この映画はボニーとクライドの激烈なラブストーリーである。それもほとんどがプラトニックにもかかわらず。クライドは性的不能者であった。それでもボニーはクライドを愛した。クライドもボニーを愛し守った。クライドが性的不能者であり左足の指を切断し片足を引きずる障碍者が強盗、悪人でありつつ弱い面も持っている。
ボニーとクライドは悪党ではない。強盗しかしない、人を殺さない悪人の気持ちしかなかった。しかし悪人として追われるうちに人を殺し悪党になる。クライドの本心ではない。ボニーとクライドは、もう人を殺しても生き延びるしかなくなった。アメリカもベトナムで悪党になるつもりはなかったが、圧倒的武力でもって悪党になってしまった。
ボニーが母親に会いにいき、母親から悪党になったから一生逃げるしかない人生だと言われショックを受ける。ボニーは、自分の人生と死ぬことへの諦念がうまれる。それでもボニーとクライドが初めて一つになったときのこれからの人生を夢見る姿がはかなさを誘う。

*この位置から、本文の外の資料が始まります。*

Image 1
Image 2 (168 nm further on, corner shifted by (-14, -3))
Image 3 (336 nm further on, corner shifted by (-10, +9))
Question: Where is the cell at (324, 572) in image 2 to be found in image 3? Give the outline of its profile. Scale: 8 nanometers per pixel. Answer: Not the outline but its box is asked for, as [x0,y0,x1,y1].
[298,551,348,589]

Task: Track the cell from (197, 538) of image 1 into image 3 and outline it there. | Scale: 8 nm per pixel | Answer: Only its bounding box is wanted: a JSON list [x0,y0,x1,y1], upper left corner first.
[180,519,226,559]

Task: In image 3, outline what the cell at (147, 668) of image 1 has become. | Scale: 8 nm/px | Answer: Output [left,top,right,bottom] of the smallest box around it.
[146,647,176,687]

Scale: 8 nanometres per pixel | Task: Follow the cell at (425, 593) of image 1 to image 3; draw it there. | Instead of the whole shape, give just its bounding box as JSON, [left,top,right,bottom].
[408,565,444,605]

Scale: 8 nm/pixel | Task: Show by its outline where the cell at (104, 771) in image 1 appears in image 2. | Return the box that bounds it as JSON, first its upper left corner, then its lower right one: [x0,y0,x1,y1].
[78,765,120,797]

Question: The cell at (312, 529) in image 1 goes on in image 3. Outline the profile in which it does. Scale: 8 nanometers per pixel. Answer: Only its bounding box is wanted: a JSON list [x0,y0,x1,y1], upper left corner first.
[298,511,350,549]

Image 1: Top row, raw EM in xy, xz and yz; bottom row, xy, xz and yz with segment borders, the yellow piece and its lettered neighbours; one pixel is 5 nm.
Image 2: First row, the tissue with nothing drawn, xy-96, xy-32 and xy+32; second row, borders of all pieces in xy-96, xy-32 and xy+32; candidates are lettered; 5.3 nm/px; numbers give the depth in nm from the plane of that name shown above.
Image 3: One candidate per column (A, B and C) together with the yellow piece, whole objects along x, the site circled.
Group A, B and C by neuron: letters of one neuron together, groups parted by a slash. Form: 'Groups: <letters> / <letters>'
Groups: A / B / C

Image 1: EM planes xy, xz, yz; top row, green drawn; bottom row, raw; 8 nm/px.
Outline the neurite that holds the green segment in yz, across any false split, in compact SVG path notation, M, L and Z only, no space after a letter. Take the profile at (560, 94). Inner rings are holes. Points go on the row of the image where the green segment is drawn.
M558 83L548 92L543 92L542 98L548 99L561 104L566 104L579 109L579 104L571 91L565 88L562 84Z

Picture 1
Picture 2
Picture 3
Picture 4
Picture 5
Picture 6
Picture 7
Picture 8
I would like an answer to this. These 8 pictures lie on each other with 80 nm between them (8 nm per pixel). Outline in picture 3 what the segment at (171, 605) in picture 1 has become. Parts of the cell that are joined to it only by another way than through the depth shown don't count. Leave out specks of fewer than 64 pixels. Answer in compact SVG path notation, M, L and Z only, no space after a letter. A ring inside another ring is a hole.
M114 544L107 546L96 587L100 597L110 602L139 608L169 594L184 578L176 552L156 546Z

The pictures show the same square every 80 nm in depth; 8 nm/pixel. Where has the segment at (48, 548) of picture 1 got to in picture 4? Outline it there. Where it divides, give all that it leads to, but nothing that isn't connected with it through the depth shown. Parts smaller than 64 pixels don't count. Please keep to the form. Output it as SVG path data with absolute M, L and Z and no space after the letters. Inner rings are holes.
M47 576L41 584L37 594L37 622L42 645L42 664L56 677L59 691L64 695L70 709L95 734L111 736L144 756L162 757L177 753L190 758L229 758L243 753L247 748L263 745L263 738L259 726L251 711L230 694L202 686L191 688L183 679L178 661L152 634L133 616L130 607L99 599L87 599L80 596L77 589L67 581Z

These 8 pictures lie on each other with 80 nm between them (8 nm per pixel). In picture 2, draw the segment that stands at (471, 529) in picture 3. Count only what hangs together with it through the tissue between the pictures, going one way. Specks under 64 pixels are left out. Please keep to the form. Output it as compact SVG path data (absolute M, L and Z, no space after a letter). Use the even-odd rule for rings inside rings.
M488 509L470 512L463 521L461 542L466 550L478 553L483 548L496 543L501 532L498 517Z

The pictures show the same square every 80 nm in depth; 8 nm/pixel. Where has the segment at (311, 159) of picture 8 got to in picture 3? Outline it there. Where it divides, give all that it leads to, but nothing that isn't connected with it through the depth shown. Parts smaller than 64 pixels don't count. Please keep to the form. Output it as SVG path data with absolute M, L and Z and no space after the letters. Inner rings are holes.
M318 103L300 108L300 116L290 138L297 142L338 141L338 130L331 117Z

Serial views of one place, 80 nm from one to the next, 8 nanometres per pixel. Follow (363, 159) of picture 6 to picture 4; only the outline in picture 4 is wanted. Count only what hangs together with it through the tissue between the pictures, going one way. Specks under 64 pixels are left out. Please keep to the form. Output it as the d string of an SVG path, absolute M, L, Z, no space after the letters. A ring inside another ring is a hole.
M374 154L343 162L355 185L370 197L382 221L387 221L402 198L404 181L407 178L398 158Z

ボニーとクライドは何に突き動かされていたのか。世界大恐慌による貧乏とフラストレーションだ。ボニーとクライドの映画はなぜ作られたのか。アメリカのベトナム戦争への不満とフラストレーションの爆発だ。
今までのアメリカ映画の既存の常識を覆す圧倒的な暴力の露出。銃撃戦、カーアチェイス、そして伝説的なラストシーンの「死のダンス」。踊るように警察の銃弾に蹂躙されるボニーとクライド。エンドだ。
警察は強い者の権力だ。強い者は最後には勝つ。強いアメリカに対する疑念がアメリカンニューシネマをうみだしたのだ。ラストシーンボニーとクライドの銃撃に倒れる姿のむごさと美しさは強い者アメリカへのアンチテーゼであった。